• [Request] Go through the data and copy each line where the word "pixels" shows up.

• [Input material]
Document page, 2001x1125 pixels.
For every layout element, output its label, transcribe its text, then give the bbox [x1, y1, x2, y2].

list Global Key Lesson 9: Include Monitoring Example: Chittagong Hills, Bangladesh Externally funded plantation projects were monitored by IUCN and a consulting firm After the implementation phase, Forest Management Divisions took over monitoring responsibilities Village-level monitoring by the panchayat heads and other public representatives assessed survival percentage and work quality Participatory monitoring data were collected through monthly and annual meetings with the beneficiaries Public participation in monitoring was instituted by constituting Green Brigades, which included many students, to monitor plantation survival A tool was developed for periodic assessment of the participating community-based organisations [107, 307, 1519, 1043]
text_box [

--

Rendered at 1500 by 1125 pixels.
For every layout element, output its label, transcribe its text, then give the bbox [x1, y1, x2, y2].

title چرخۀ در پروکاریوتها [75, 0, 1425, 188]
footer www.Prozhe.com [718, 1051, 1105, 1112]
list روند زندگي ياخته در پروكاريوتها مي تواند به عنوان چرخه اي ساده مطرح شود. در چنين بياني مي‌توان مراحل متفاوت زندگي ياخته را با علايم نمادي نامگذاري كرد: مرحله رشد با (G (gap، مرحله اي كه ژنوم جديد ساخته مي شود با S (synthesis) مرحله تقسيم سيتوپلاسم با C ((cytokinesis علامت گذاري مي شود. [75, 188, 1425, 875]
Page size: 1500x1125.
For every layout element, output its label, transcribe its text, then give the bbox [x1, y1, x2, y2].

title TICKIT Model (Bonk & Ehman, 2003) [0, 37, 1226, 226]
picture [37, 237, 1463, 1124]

--

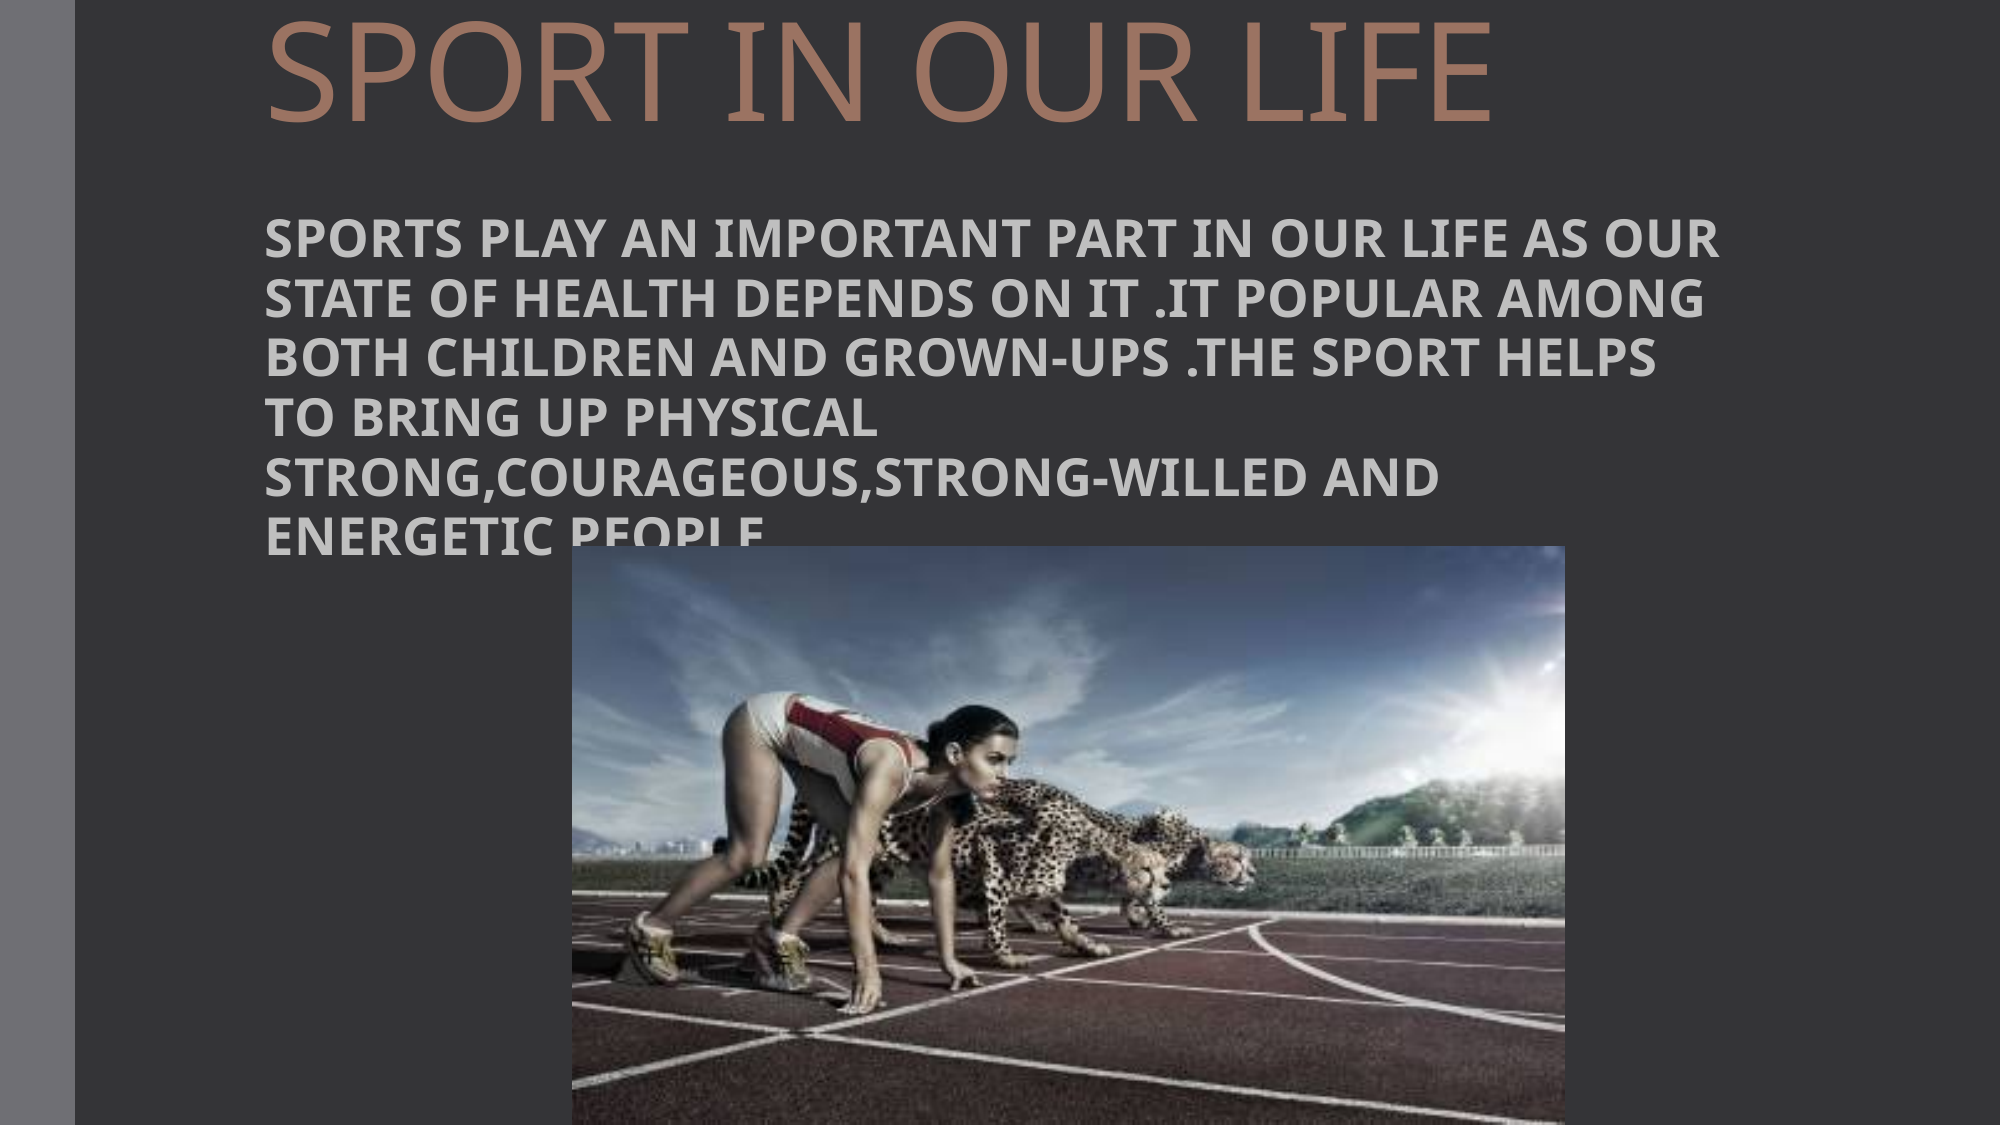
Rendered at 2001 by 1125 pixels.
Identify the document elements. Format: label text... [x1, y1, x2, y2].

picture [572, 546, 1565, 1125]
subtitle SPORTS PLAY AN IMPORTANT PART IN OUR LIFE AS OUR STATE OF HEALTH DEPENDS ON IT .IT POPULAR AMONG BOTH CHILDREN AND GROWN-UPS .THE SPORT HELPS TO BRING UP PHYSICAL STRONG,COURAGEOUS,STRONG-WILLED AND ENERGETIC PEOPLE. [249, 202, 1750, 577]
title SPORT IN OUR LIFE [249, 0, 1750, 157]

• [Output below]
Document page, 2001x1125 pixels.
Rendered at 1500 by 1125 pixels.
Rendered at 2001 by 1125 pixels.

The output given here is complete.